**Problem requirements:** Output every line of the listing below verbatim, keeping the original order.

☆ ☆ ☆ ☆ ☆ ☆ ☆

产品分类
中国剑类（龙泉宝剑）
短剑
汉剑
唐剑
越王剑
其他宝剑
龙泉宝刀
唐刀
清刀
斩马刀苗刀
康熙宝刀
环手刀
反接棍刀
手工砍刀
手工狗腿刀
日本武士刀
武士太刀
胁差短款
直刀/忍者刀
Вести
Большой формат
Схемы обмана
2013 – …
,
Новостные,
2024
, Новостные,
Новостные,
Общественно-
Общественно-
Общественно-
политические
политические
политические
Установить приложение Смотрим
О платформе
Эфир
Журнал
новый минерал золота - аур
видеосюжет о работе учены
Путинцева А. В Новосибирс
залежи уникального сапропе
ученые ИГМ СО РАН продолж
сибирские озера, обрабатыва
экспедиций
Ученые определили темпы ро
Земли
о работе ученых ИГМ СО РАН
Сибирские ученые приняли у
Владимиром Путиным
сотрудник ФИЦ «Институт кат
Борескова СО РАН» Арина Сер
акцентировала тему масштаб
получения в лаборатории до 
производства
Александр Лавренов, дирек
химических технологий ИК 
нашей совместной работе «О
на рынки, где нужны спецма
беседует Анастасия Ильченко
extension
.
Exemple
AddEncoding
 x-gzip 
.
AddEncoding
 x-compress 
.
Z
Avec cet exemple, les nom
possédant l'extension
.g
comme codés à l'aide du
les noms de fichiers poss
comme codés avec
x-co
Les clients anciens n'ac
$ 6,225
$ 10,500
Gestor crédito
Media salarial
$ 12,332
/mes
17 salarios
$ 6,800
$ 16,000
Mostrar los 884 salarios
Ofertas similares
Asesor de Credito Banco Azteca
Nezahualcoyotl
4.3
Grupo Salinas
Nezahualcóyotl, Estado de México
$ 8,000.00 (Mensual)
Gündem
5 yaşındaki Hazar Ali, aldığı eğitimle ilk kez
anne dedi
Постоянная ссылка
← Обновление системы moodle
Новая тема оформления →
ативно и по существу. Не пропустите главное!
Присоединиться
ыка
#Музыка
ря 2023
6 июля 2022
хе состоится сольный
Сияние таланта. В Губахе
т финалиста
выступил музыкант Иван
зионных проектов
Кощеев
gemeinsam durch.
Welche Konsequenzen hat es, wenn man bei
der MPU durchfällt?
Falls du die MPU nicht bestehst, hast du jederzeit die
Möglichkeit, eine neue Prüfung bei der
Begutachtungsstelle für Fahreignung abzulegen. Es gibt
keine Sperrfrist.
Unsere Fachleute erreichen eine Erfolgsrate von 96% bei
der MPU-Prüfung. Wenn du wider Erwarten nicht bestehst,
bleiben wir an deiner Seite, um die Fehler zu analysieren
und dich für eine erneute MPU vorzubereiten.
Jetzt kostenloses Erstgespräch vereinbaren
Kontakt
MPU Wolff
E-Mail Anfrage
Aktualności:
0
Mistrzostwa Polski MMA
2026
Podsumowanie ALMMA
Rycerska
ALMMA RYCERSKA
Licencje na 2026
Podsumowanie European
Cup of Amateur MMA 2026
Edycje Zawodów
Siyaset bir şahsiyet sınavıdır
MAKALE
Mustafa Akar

☆ ☆ ☆ ☆ ☆ ☆ ☆

**Written reply:**
产品分类
中国剑类（龙泉宝剑）
短剑
汉剑
唐剑
越王剑
其他宝剑
龙泉宝刀
唐刀
清刀
斩马刀苗刀
康熙宝刀
环手刀
反接棍刀
手工砍刀
手工狗腿刀
日本武士刀
武士太刀
胁差短款
直刀/忍者刀
Вести
Большой формат
Схемы обмана
2013 – …
,
Новостные,
2024
, Новостные,
Новостные,
Общественно-
Общественно-
Общественно-
политические
политические
политические
Установить приложение Смотрим
О платформе
Эфир
Журнал
новый минерал золота - аур
видеосюжет о работе учены
Путинцева А. В Новосибирс
залежи уникального сапропе
ученые ИГМ СО РАН продолж
сибирские озера, обрабатыва
экспедиций
Ученые определили темпы ро
Земли
о работе ученых ИГМ СО РАН
Сибирские ученые приняли у
Владимиром Путиным
сотрудник ФИЦ «Институт кат
Борескова СО РАН» Арина Сер
акцентировала тему масштаб
получения в лаборатории до 
производства
Александр Лавренов, дирек
химических технологий ИК 
нашей совместной работе «О
на рынки, где нужны спецма
беседует Анастасия Ильченко
extension
.
Exemple
AddEncoding
 x-gzip 
.
AddEncoding
 x-compress 
.
Z
Avec cet exemple, les nom
possédant l'extension
.g
comme codés à l'aide du
les noms de fichiers poss
comme codés avec
x-co
Les clients anciens n'ac
$ 6,225
$ 10,500
Gestor crédito
Media salarial
$ 12,332
/mes
17 salarios
$ 6,800
$ 16,000
Mostrar los 884 salarios
Ofertas similares
Asesor de Credito Banco Azteca
Nezahualcoyotl
4.3
Grupo Salinas
Nezahualcóyotl, Estado de México
$ 8,000.00 (Mensual)
Gündem
5 yaşındaki Hazar Ali, aldığı eğitimle ilk kez
anne dedi
Постоянная ссылка
← Обновление системы moodle
Новая тема оформления →
ативно и по существу. Не пропустите главное!
Присоединиться
ыка
#Музыка
ря 2023
6 июля 2022
хе состоится сольный
Сияние таланта. В Губахе
т финалиста
выступил музыкант Иван
зионных проектов
Кощеев
gemeinsam durch.
Welche Konsequenzen hat es, wenn man bei
der MPU durchfällt?
Falls du die MPU nicht bestehst, hast du jederzeit die
Möglichkeit, eine neue Prüfung bei der
Begutachtungsstelle für Fahreignung abzulegen. Es gibt
keine Sperrfrist.
Unsere Fachleute erreichen eine Erfolgsrate von 96% bei
der MPU-Prüfung. Wenn du wider Erwarten nicht bestehst,
bleiben wir an deiner Seite, um die Fehler zu analysieren
und dich für eine erneute MPU vorzubereiten.
Jetzt kostenloses Erstgespräch vereinbaren
Kontakt
MPU Wolff
E-Mail Anfrage
Aktualności:
0
Mistrzostwa Polski MMA
2026
Podsumowanie ALMMA
Rycerska
ALMMA RYCERSKA
Licencje na 2026
Podsumowanie European
Cup of Amateur MMA 2026
Edycje Zawodów
Siyaset bir şahsiyet sınavıdır
MAKALE
Mustafa Akar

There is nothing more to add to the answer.